◆ Trabajo requerido
• 1. En el texto sobre el viaje del Papa a Polonia, ¿en qué año viajó Juan Pablo II a su país de origen?
• 2. Enumera todas las personas que se nombran en el texto sobre el viaje del Papa a Polonia, desde "La televisión se ha convertido" hasta el final.

◆ Texto de lectura
━━━━━━━━

Enviado por Carlos Montufar



Partes: 1, 2, 3

La televisión se ha convertido en una forma de
expresión que permite no sólo retransmitir un acto,
sino incluso crearlo. El viaje del Papa Juan Pablo II a su
país de origen en 1979, un año después de su
llegada al Vaticano, es un buen ejemplo de ejercicio de
comunicación cuyo éxito rebasó toda
expectativa. Incluso antes de que tuviera lugar, el viaje del
Papa se había convertido en un símbolo que
oponía dos interpretaciones contradictorias. Cada bando
tenía como divisa una referencia histórica que
debía orientar al público en su
interpretación del acto: en uno, el asesinato de S.
Estanislao y en el otro, la creación del Estado comunista.
La visita del Papa supuso un duro golpe para el régimen.
El rito, a diferencia de un discurso, por crítico que
fuera, quebrantaba los cimientos mismos de su legitimidad.
Ofrecía en actos concretos la imagen de lo que
podía ser otro tipo de comunidad política (en el
caso, de la unión del Papa con sus fieles), hacía
ver otra legitimidad posible. En resumen, el rito materializaba
una alternativa. En este ejemplo se puede ver el impacto
extraordinario de lo que es a la vez un ritual, un acto
político y un acontecimiento mediático. Claro
está que, lejos de ser algo aislado, este tipo de
manifestación pública es algo inherente a la
acción política. Actuar y comunicar se confunden en
algunos momentos cruciales que exigen una relación entre
gobernantes y gobernados distinta de la que se da en la papeleta
de voto. Se trata de una verdadera prueba de
legitimidad
. El viaje del Papa a Polonia produjo a
través de los gestos y de las palabras de su protagonista
un fuerte mensaje que desestabilizó al poder comunista,
pese a no rebasar los límites de lo simbólico y lo
ritual. Es lo que Augé (1994: 94) llama "dispositivo
ritual ampliado". Este dispositivo se caracteriza por la
distancia entre el emisor y los destinatarios: no pretende
solamente reproducir la situación existente, sino hacer
que ésta evolucione.

Este mensaje cuyas consecuencias geopolíticas
fueron considerables, sólo podía causar impacto si
se inscribía en una dramaturgia de conjunto. Totalmente
inmerso en el universo televisivo, el viaje de Juan Pablo II a
Polonia adquirió la dimensión de un acontecimiento
planetario. Se les ofreció a los espectadores como un
momento excepcional cuya retransmisión desorganizaba la
programación habitual. El viaje fue tratado como una
narración, con sus diferentes episodios y su
progresión. El público estaba conteniendo la
respiración delante de su pantalla, identificándose
con el peregrino. Esta "presentación del Papa como
viajero" (Dayan 1990) pone de relieve el poder de los medios de
comunicación. La puesta en escena se ha convertido en un
ingrediente esencial de la acción política. El
viaje de Juan Pablo II no fue sólo una
peregrinación, sino que cobró el sentido de una
reconquista. No era el simple reflejo de una comparación
de fuerzas, al fin y al cabo desfavorable al Vaticano.
Todavía se recuerda la ocurrencia de Stalin: "el papa,
¿cuántas divisiones?". La estancia del papa en
Polonia, tanto por su desarrollo como por su orquestación,
produjo una situación nueva.

━━━━━━━━

◆ Material proporcionado
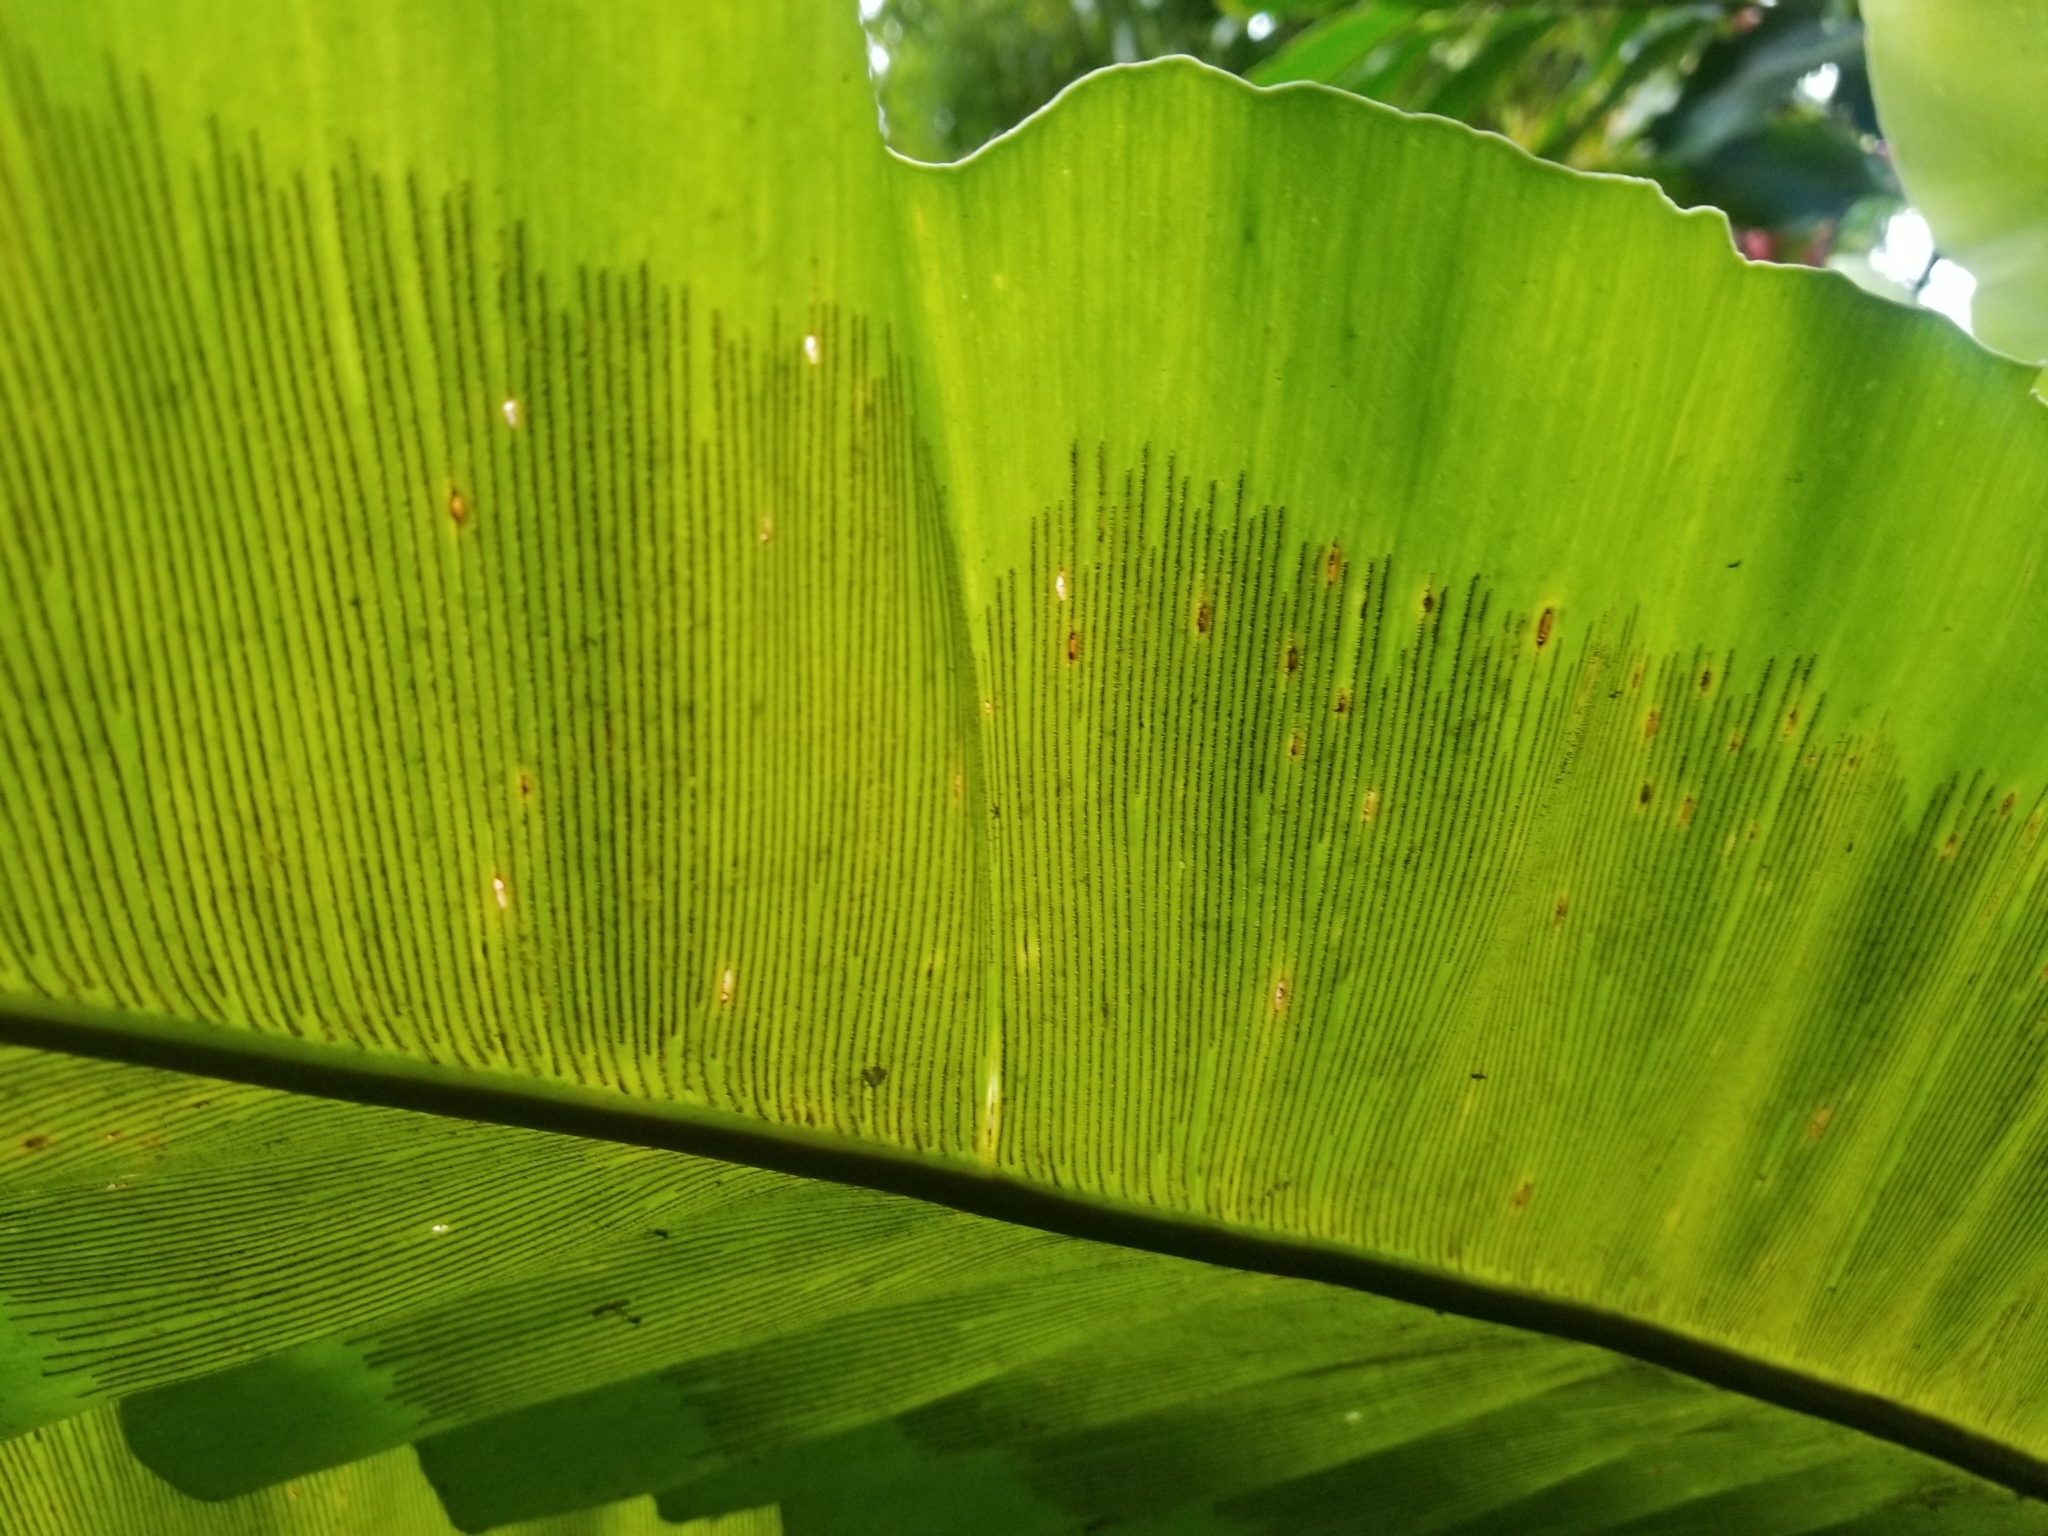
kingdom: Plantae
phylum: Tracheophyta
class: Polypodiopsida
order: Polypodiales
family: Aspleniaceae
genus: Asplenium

━━━━━━━━

◆ Respuestas por tarea
• 1. En 1979.

• 2.
- Juan Pablo II
- S. Estanislao
- Augé
- Dayan
- Stalin